The mosque was founded by Gottlieb Wilhelm Leitner (1840-1899), a Hungarian-/Jewish-born linguist, orientalist, and educationist who had an extraordinary career, studying first in Constantinople, then in Malta and finally at King's College, London, where he was made Professor of Arabic with Mohammedan Law at the age of twenty-one. He became a naturalised British citizen in 1862. In 1864 he took up an appointment as Principal of the Government College in Lahore, spending the next fifteen years in India, founding schools, literary societies, and journals, and recording many unknown languages — he was said to have known fifty languages by the time he died. It was Leitner who translated Queen Victoria's title of Empress into the one by which she was known in India: "Kaiser-i-Hind" (Rubinstein).

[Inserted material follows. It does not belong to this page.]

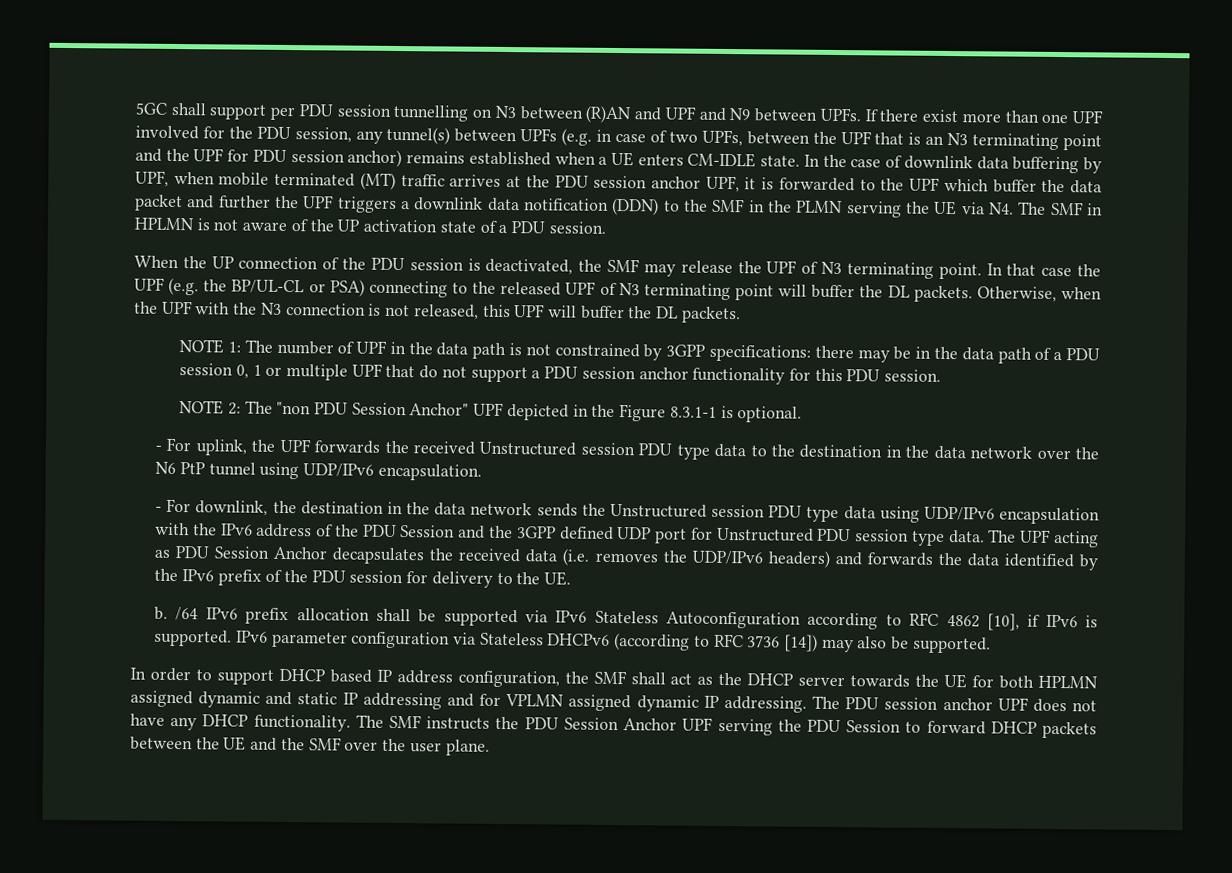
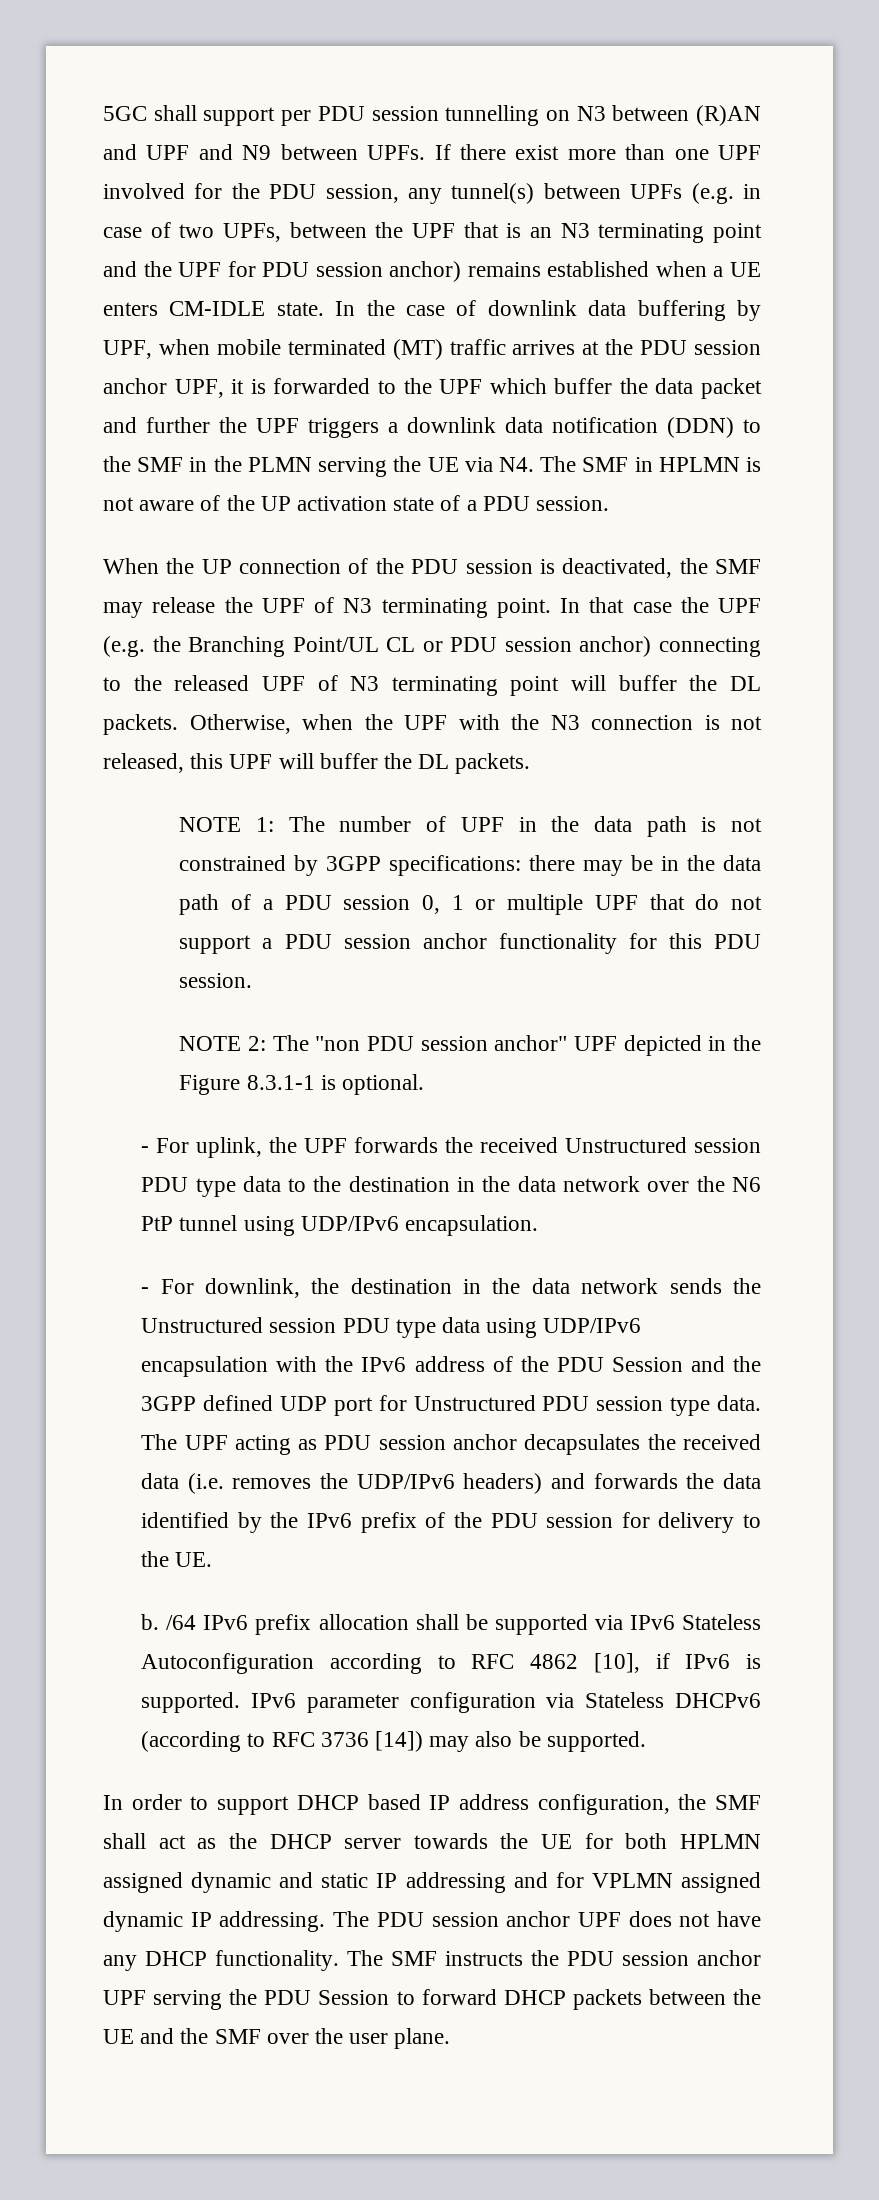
[231,279,365,297] BP/UL-CL or PSA) -> [188,636,652,657] Branching Point/UL CL or PDU session anchor)
[351,402,470,416] Session Anchor" -> [420,1035,568,1051] session anchor"
[214,546,328,560] Session Anchor -> [378,1434,518,1450] session anchor
[563,717,678,731] Session Anchor -> [622,1950,761,1966] session anchor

Returning to England after spending a further two years at the University of Heidelberg, he set up an Oriental Institute at Woking, taking over the building of the old Royal Dramatic College there. He planned to build a synagogue, church, Hindu temple and mosque for the students (Gest). The land for the mosque was bought with funding from the Nizam of Hyderabad, and the mosque was built with a donation from the Begum Shah Jahan of Bhopal. On the other side of Oriental Road, the Anglican church of St Paul, Woking, was completed in 1899. But that same year the curate officiated at Leitner's funeral, and plans for the other places of worship were abandoned. Perhaps Leitner would have been pleased that at least these two buildings were successfully erected: he himself had long ago adopted the Anglican faith, while he was also "a tireless advocate of the fair treatment of Islam by the West" (Rubinstein).
Sadly, the Oriental Institute closed down after Leitner's death, its role being taken over in 1908 by SOAS, the School of Oriental (and later African) Studies, as a part of the University of London. In 1912, however, the mosque itself was rescued from decay and disuse by an influential Indian lawyer. It soon became a centre for British Islam, and has flourished ever since.
Ahmad, Nasir. "Dr Gottlieb Wilhelm Leitner (1840--1899)." Web. Viewed 23 July 2010.
Gest, Justin. "Travails of the Mecca of Suburbia." The Times. 29 March 2008, 77.
Nairn, Ian, and Nikolaus Pevsner. The Buildings of England: Surrey. 2nd ed. London: Penguin, 1971.
Rubinstein, W. D. "Leitner, Gottlieb Wilhelm (1840-1899). Oxford History of National Biography. Online ed. Viewed 23 July 2010.